Na Rêve d'une vie, Edouard Schuré escreveu:


"No ponto em que o Jordão faz uma grande curva, não longe de sua embocadura no Mar Morto, junto a um bosque de tamargueiras e de caniços arborescentes, ficou o lugar onde, segundo a tradição, Jesus recebeu o batismo de João. Momento único na história em que, num relâmpago fulgurante, o Cristo cósmico desceu sobre um iniciado longamente preparado. Estranha substituição, sacrifício completo. Esse iniciado consentia em morrer oferecendo seu corpo em holocausto para encarnar uma criatura sublime...”

"Quando Jesus, levado por dois essênios, saiu da água, seu corpo parecia jorrar luz... “

Então, João viu a imensa auréola que envolvia todo o corpo de Jesus.
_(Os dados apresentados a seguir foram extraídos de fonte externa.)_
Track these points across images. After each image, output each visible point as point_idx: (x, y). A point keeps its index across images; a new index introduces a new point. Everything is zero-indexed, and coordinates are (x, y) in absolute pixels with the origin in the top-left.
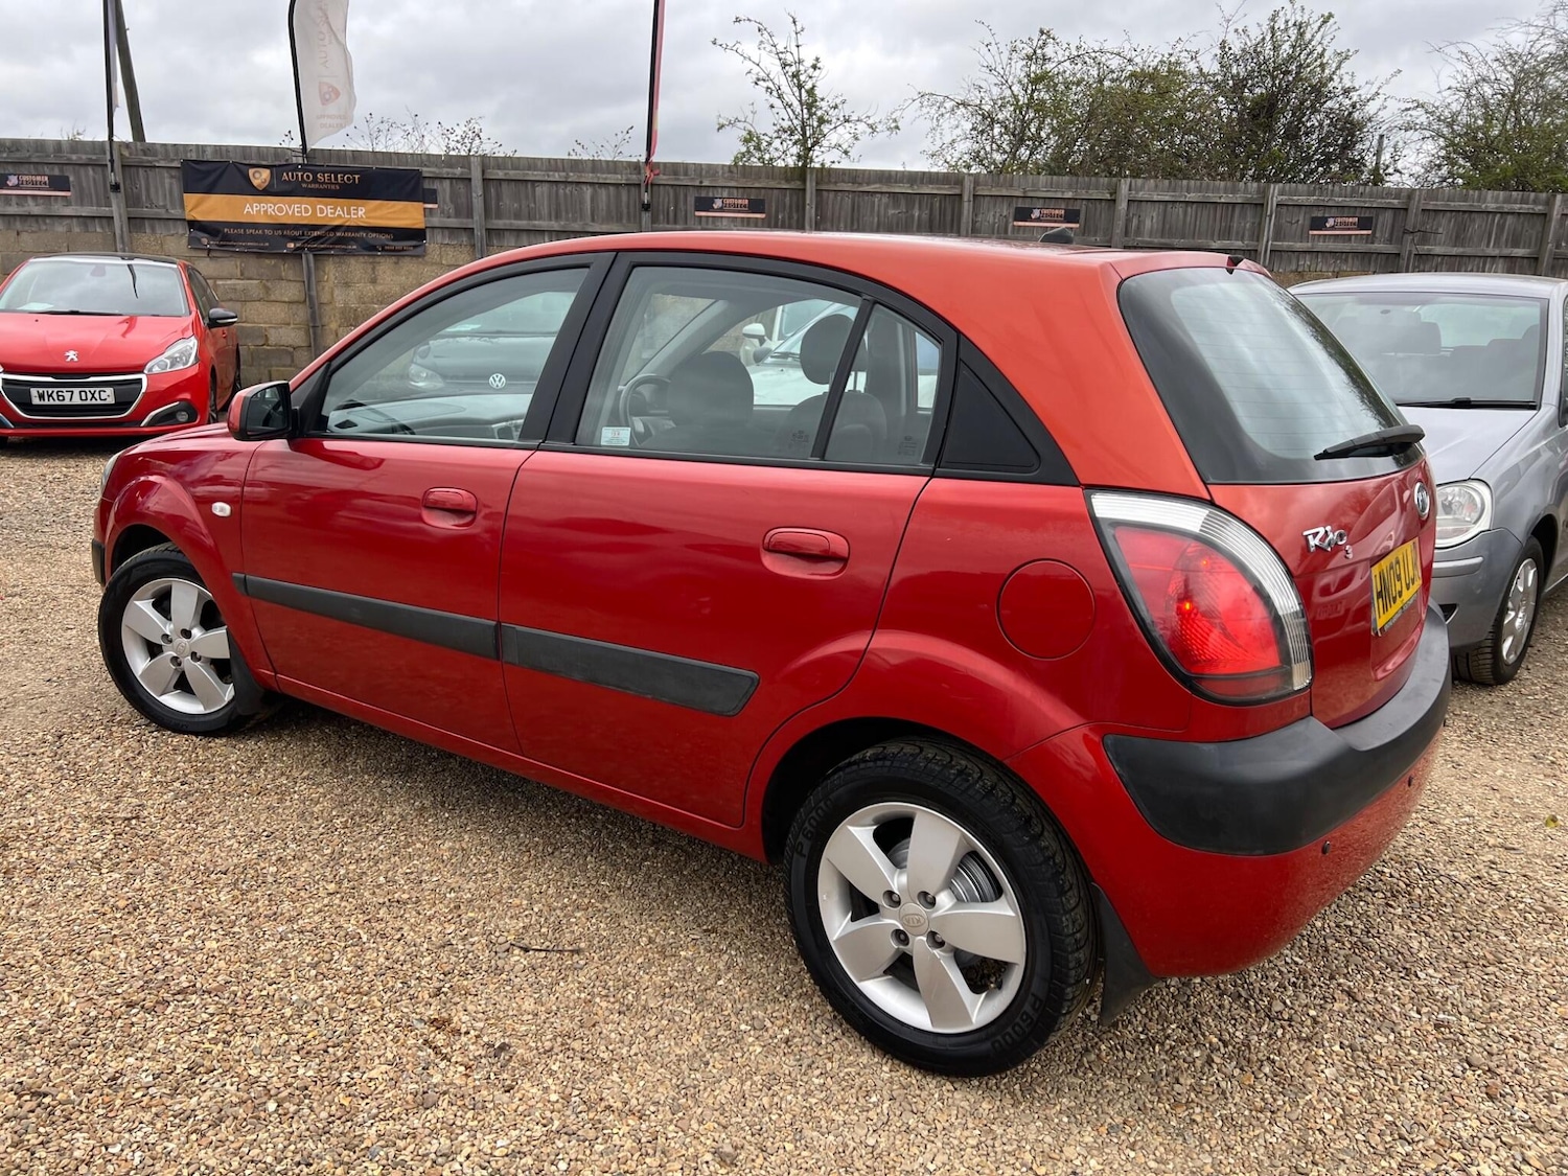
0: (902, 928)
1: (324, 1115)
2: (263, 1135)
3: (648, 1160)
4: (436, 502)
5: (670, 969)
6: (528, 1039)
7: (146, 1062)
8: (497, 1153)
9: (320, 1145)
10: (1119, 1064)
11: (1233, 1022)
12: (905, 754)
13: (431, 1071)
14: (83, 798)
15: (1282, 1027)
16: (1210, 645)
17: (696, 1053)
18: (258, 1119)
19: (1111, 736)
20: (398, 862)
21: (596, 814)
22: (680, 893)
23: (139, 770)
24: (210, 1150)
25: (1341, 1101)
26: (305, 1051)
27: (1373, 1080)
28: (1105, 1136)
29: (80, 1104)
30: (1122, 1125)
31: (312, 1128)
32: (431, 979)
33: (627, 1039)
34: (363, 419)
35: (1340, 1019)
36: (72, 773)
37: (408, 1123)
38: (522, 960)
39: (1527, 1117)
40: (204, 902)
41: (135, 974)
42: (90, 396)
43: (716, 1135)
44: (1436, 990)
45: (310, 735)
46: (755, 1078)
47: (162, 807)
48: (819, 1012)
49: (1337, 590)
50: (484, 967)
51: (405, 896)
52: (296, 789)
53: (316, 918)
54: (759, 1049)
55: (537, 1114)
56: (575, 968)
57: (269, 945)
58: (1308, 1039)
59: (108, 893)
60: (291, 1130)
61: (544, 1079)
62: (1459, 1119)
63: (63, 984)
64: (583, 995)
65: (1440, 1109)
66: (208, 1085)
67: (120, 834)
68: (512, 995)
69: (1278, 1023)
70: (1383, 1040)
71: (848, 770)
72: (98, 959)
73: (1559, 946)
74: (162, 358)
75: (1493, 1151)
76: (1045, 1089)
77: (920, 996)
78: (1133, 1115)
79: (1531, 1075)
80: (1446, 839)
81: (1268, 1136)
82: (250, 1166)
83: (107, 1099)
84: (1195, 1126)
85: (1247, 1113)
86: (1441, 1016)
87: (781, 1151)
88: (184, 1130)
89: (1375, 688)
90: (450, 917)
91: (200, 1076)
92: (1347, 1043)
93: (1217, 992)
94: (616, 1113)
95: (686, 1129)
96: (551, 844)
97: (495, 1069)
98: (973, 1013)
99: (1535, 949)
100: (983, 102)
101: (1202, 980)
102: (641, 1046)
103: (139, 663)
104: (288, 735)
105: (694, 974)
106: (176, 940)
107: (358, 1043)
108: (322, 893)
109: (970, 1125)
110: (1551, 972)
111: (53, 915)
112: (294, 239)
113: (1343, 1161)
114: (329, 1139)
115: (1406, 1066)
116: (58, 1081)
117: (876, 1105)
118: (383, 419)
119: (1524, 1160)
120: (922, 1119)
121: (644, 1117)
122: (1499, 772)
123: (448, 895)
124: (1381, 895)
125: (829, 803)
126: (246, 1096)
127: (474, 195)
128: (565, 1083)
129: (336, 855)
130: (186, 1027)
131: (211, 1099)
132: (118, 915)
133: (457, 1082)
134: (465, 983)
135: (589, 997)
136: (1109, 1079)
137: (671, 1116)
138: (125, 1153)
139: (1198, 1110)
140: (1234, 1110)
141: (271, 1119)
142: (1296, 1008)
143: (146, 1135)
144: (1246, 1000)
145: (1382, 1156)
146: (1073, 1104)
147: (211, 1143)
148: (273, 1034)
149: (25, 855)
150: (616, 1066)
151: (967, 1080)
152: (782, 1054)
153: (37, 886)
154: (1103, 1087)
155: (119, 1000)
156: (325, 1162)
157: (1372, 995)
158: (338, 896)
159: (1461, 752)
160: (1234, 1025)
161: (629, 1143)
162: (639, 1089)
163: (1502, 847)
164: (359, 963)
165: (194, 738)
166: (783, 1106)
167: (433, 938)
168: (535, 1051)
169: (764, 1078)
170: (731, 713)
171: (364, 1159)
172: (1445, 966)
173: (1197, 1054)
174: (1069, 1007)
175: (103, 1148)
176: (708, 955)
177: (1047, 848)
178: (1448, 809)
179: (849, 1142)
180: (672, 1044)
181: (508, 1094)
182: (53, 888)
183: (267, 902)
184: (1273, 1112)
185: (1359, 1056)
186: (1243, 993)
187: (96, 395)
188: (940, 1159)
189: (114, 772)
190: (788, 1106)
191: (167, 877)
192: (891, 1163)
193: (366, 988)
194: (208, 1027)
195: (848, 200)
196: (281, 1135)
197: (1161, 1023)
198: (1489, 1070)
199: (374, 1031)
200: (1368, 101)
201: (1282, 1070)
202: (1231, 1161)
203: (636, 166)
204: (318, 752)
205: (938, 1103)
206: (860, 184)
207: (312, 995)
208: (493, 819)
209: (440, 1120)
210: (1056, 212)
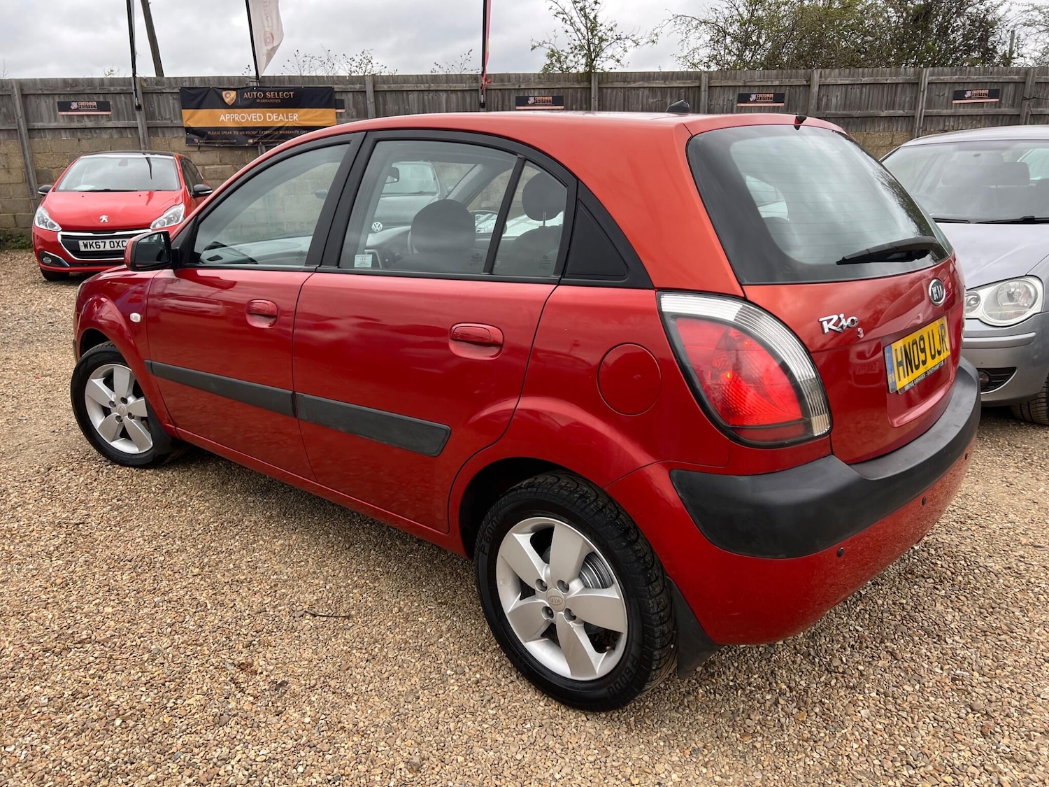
0: (548, 606)
1: (151, 729)
2: (108, 742)
3: (360, 767)
4: (256, 309)
5: (408, 630)
6: (301, 678)
8: (258, 759)
10: (710, 703)
11: (800, 674)
12: (547, 483)
13: (230, 700)
14: (53, 510)
15: (837, 679)
16: (746, 404)
17: (412, 690)
18: (107, 731)
19: (675, 471)
20: (245, 554)
22: (429, 575)
23: (92, 491)
24: (71, 751)
25: (869, 734)
26: (150, 684)
27: (896, 719)
28: (687, 756)
30: (701, 749)
31: (141, 738)
32: (246, 635)
33: (368, 679)
34: (228, 254)
35: (881, 672)
36: (50, 493)
37: (205, 736)
38: (310, 623)
39: (1008, 750)
40: (112, 581)
41: (55, 629)
42: (116, 245)
43: (412, 750)
44: (958, 652)
45: (209, 467)
46: (449, 709)
47: (100, 516)
48: (504, 662)
50: (284, 627)
51: (243, 578)
52: (191, 504)
53: (181, 592)
54: (456, 688)
55: (293, 732)
56: (345, 629)
57: (146, 610)
58: (854, 688)
59: (53, 574)
60: (126, 739)
61: (304, 707)
62: (956, 751)
64: (345, 648)
65: (943, 743)
66: (81, 707)
67: (70, 535)
68: (298, 647)
69: (833, 674)
70: (909, 689)
71: (512, 494)
72: (34, 619)
74: (162, 218)
75: (977, 776)
76: (652, 721)
77: (564, 654)
78: (712, 742)
79: (1018, 718)
80: (990, 539)
81: (807, 760)
82: (95, 763)
83: (15, 714)
84: (756, 751)
85: (796, 742)
86: (958, 672)
87: (455, 762)
90: (269, 592)
91: (77, 701)
92: (882, 691)
93: (793, 652)
94: (347, 732)
95: (391, 744)
96: (350, 541)
97: (273, 699)
98: (597, 667)
99: (1040, 622)
100: (718, 20)
101: (784, 642)
102: (376, 684)
103: (97, 420)
104: (194, 467)
105: (425, 633)
106: (86, 607)
107: (187, 680)
108: (190, 575)
109: (592, 746)
111: (14, 588)
112: (253, 137)
113: (860, 780)
114: (150, 746)
115: (923, 709)
117: (529, 730)
118: (239, 254)
119: (999, 783)
120: (559, 741)
121: (365, 736)
122: (1042, 489)
123: (272, 577)
124: (932, 581)
125: (499, 517)
126: (102, 714)
127: (368, 102)
128: (317, 710)
129: (205, 549)
130: (78, 666)
132: (55, 589)
133: (245, 708)
134: (269, 638)
135: (349, 649)
136: (700, 715)
137: (384, 735)
138: (16, 751)
139: (760, 739)
140: (787, 739)
141: (116, 731)
142: (850, 664)
143: (33, 739)
144: (814, 658)
145: (891, 777)
146: (670, 732)
147: (73, 746)
148: (132, 672)
149: (6, 548)
150: (355, 698)
151: (598, 714)
152: (471, 692)
154: (695, 720)
155: (39, 647)
156: (143, 762)
157: (909, 655)
158: (200, 577)
159: (1014, 475)
161: (350, 754)
162: (367, 715)
163: (1032, 545)
164: (201, 624)
165: (133, 470)
166: (464, 729)
167: (254, 607)
168: (303, 687)
169: (455, 709)
170: (435, 455)
171: (169, 761)
172: (969, 634)
173: (768, 697)
175: (3, 748)
176: (437, 620)
178: (997, 517)
179: (503, 757)
180: (398, 683)
181: (277, 717)
182: (19, 570)
183: (152, 581)
184: (815, 742)
185: (889, 701)
186: (812, 653)
187: (120, 244)
188: (566, 770)
189: (76, 493)
190: (467, 729)
191: (92, 563)
192: (530, 773)
193: (201, 641)
194: (92, 666)
195: (621, 94)
196: (120, 742)
197: (747, 674)
198: (987, 713)
199: (199, 671)
200: (998, 6)
201: (829, 710)
202: (777, 778)
203: (475, 78)
204: (211, 478)
205: (573, 730)
206: (629, 82)
207: (165, 645)
208: (315, 524)
209: (227, 735)
210: (768, 95)
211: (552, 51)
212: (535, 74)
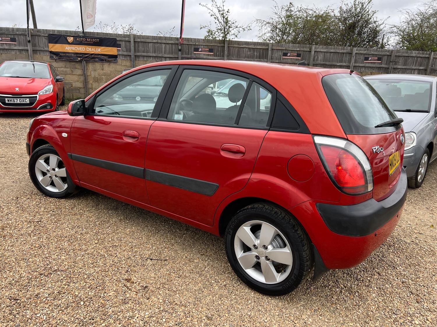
0: (258, 255)
1: (97, 306)
2: (80, 311)
3: (188, 319)
4: (127, 134)
5: (192, 265)
6: (153, 285)
7: (46, 290)
8: (146, 316)
9: (96, 314)
10: (317, 292)
11: (347, 281)
12: (260, 207)
13: (126, 293)
14: (25, 216)
15: (360, 282)
16: (346, 178)
17: (200, 289)
18: (78, 307)
19: (318, 203)
20: (115, 235)
21: (170, 222)
22: (194, 244)
23: (40, 208)
24: (65, 315)
25: (377, 303)
26: (91, 288)
27: (386, 297)
28: (313, 312)
29: (28, 302)
30: (318, 310)
31: (94, 309)
32: (125, 267)
33: (181, 285)
34: (105, 110)
35: (376, 280)
36: (21, 208)
37: (120, 308)
38: (150, 262)
39: (427, 308)
40: (60, 246)
41: (42, 266)
42: (22, 101)
43: (206, 312)
44: (402, 272)
45: (88, 198)
46: (216, 296)
47: (47, 218)
48: (233, 278)
49: (379, 163)
50: (140, 264)
51: (117, 244)
52: (85, 214)
53: (92, 250)
54: (217, 288)
55: (156, 306)
56: (165, 265)
57: (79, 258)
58: (368, 286)
59: (33, 242)
60: (88, 310)
61: (158, 296)
62: (409, 308)
63: (21, 268)
64: (168, 272)
65: (404, 305)
66: (64, 297)
67: (36, 226)
68: (148, 272)
69: (359, 281)
70: (388, 286)
71: (243, 211)
72: (31, 261)
73: (435, 261)
74: (43, 90)
75: (419, 317)
76: (296, 299)
77: (263, 274)
78: (321, 307)
79: (428, 296)
80: (403, 230)
81: (358, 313)
82: (77, 320)
83: (35, 301)
84: (338, 310)
85: (352, 306)
86: (404, 280)
87: (224, 316)
88: (58, 310)
89: (388, 190)
90: (130, 250)
91: (61, 295)
92: (378, 287)
94: (178, 305)
95: (198, 310)
96: (157, 230)
97: (144, 293)
98: (277, 278)
99: (428, 261)
100: (274, 22)
101: (338, 269)
102: (184, 287)
103: (40, 178)
104: (82, 198)
105: (199, 267)
106: (53, 256)
107: (106, 285)
108: (94, 243)
109: (276, 309)
110: (433, 268)
111: (18, 249)
112: (80, 57)
113: (378, 319)
114: (98, 312)
115: (394, 293)
116: (21, 296)
117: (250, 304)
118: (110, 110)
119: (427, 319)
120: (263, 307)
121: (186, 307)
122: (417, 212)
123: (129, 244)
124: (386, 246)
125: (238, 220)
126: (75, 300)
127: (131, 46)
128: (164, 297)
129: (97, 232)
130: (57, 281)
131: (65, 301)
132: (36, 249)
133: (134, 296)
134: (135, 269)
136: (314, 297)
137: (194, 306)
138: (41, 316)
139: (338, 305)
140: (348, 305)
141: (82, 307)
142: (364, 277)
143: (47, 311)
144: (351, 275)
145: (389, 318)
146: (304, 303)
147: (65, 313)
148: (81, 283)
149: (9, 232)
150: (178, 292)
151: (275, 297)
152: (224, 289)
153: (13, 241)
154: (312, 299)
155: (38, 273)
156: (98, 319)
157: (385, 274)
158: (98, 244)
159: (407, 207)
160: (348, 282)
161: (182, 314)
162: (184, 299)
163: (419, 233)
164: (105, 263)
165: (56, 199)
166: (225, 304)
167: (125, 256)
168: (155, 288)
169: (219, 296)
170: (211, 195)
171: (109, 318)
172: (404, 266)
173: (338, 290)
174: (304, 277)
175: (35, 315)
176: (202, 261)
177: (299, 233)
178: (404, 222)
179: (243, 314)
180: (193, 286)
181: (148, 300)
182: (17, 241)
183: (78, 246)
184: (359, 306)
185: (382, 291)
186: (350, 273)
187: (24, 101)
188: (268, 319)
189: (33, 208)
190: (226, 304)
191: (50, 238)
192: (255, 320)
193: (107, 270)
194: (63, 281)
195: (237, 50)
196: (85, 311)
197: (327, 281)
198: (417, 295)
199: (110, 282)
200: (381, 25)
201: (361, 294)
202: (348, 319)
203: (177, 39)
204: (91, 203)
205: (267, 303)
206: (240, 45)
207: (92, 272)
208: (141, 223)
209: (129, 307)
210: (295, 54)
211: (209, 30)
212: (202, 39)
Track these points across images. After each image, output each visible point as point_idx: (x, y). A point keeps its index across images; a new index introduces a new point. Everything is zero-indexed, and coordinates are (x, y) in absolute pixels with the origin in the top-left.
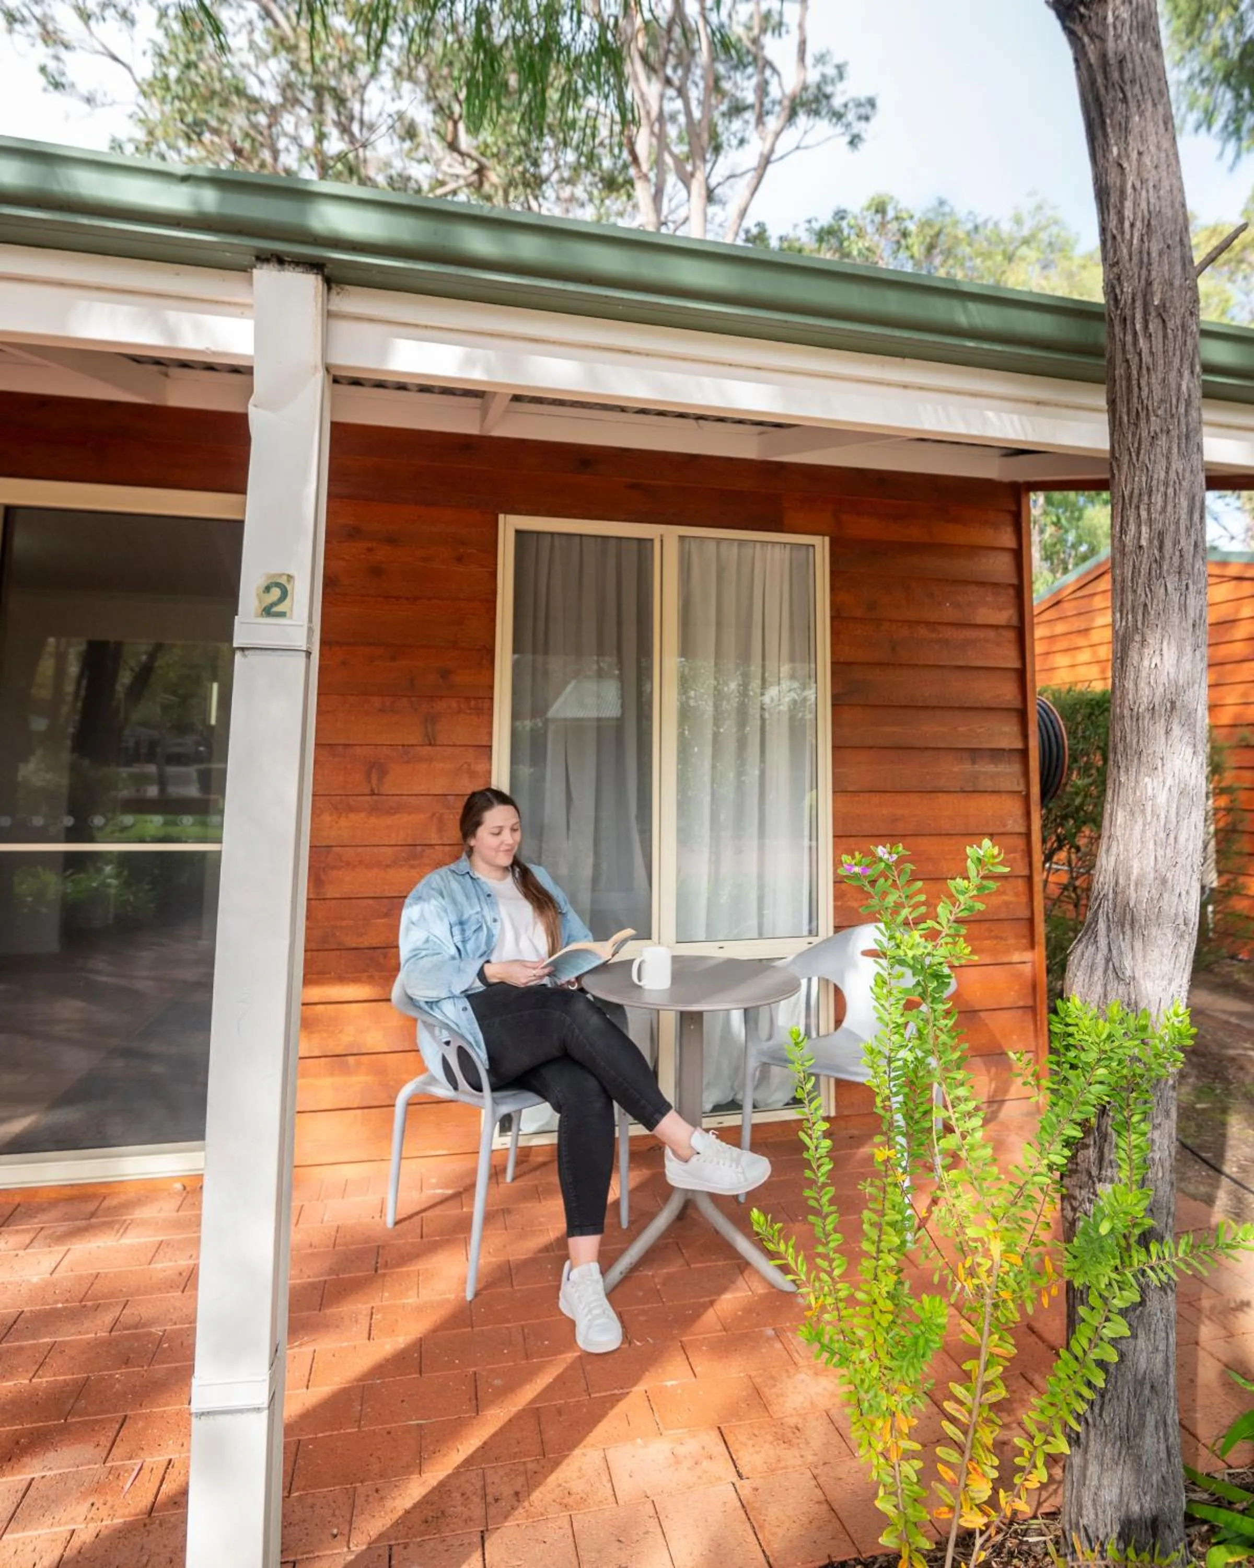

Depois, sobre sua cabeça - miraculosa aparição - ele viu planar uma grande pomba incandescente de luz... João sabia que a pomba - lonah - significa o eterno feminino celeste, o arcano do amor divino, fecundador e o transformador das almas, que os cristãos deveriam chamar de Espírito Santo ."


"Foi assim, disse ele, na Évolution Divina, a descida do Verbo solar sobre o Mestre Jesus... e durante três anos, o Verbo solar caminhará pela terra, num corpo cheio de força e de graça...


Nota. A doutrina de Nestorius, que por pouco não se tomou a doutrina oficial da Igreja, mas que foi condenada pelo Concilio de Éfeso, em 431, sob a influência do fanático bispo Cirilo, considerava que o Cristo se havia incorporado no organismo de Jesus.